Wednesday, November 13, 2013

Looking Back

A note comes along that evokes memories twenty years old and to my surprise, they are wrapped in sentiment.  Crinkly, and a bit fragile.  Don't overthink these, I say to myself, or they will crumble away and you'll wonder what the fuss was about.  But glance briefly into this past chapter of your life, and you'll find a smile.

In that chapter that was the transition between the little girl I was and the grown woman I would become,  I see that it was a season of the brightest possibilities, the purest friendships, the sharpest lines.  Nothing was known, and I was certain of everything.  Alternately, I second-guessed my every move while throwing myself into irrevocable trajectories.  The future stretched ahead long and promising, the past a rosy glow, the present a fleeting gift held tenderly in my heart.  I didn't want to grow old while I intensely wanted to grow up.  Anything seemed probable, possible, eventual.  My world was not defined by past choices; it was an open delta with a thousand paths, leading to any sea.
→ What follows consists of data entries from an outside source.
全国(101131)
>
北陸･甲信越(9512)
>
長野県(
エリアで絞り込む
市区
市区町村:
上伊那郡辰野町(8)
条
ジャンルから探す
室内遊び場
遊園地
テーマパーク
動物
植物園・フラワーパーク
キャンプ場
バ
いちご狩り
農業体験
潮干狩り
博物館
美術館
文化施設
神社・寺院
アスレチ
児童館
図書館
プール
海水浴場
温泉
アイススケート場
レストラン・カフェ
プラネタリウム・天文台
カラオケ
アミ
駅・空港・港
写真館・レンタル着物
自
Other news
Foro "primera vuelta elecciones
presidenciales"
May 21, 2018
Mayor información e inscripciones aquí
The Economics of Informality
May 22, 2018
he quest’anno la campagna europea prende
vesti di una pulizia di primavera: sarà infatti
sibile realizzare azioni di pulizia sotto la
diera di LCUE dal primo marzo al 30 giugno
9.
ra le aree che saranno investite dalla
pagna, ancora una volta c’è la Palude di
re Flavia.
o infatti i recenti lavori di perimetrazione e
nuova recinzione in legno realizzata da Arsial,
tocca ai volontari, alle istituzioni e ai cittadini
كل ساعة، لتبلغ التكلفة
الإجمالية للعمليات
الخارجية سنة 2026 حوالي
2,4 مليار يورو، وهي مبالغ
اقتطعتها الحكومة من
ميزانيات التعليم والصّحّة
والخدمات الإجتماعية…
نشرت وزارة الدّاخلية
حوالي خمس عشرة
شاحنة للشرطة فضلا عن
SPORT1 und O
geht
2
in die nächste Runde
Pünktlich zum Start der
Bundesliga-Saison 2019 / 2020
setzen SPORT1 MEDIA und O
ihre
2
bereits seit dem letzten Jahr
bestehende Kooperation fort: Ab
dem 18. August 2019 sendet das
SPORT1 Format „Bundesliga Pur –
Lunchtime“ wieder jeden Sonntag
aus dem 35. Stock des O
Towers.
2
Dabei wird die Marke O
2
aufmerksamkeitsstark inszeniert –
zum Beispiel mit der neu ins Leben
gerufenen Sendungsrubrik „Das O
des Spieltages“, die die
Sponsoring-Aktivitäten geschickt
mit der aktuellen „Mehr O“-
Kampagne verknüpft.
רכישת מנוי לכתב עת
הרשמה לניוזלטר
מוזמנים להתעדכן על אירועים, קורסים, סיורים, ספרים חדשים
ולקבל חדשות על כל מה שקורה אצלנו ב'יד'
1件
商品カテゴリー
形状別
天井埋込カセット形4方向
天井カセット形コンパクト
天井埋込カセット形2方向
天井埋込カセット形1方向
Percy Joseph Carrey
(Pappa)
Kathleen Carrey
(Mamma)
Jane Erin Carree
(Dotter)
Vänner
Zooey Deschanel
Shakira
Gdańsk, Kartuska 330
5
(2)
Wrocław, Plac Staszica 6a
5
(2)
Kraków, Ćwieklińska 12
I love that bright-eyed, shiny-hearted, zealous girl-woman.  She is a girl who would not recognize, understand, or maybe even approve of the woman she became.

But this is ok.

How could she have known that cracks can be cherished, that a broken heart grows larger, that being thrown from her high horse would allow her to take her first shaky steps toward grace?

My friend put it well saying, "I find God can take idealism and forge a stronger alloy with mercy and compassion."

I may not be as bright and shiny as I was twenty years ago.  That girl might even call me a bit tarnished. (Yeah, she leaned toward negative labels like that.)  But I'm defining myself as an alloy: a mix of idealism, mercy, compassion, and a few of the broken bits that have gotten left behind along the way.





1 comment:

  1. Jodi, You've done it again. You have written ideas of my own heart. Thank you!!!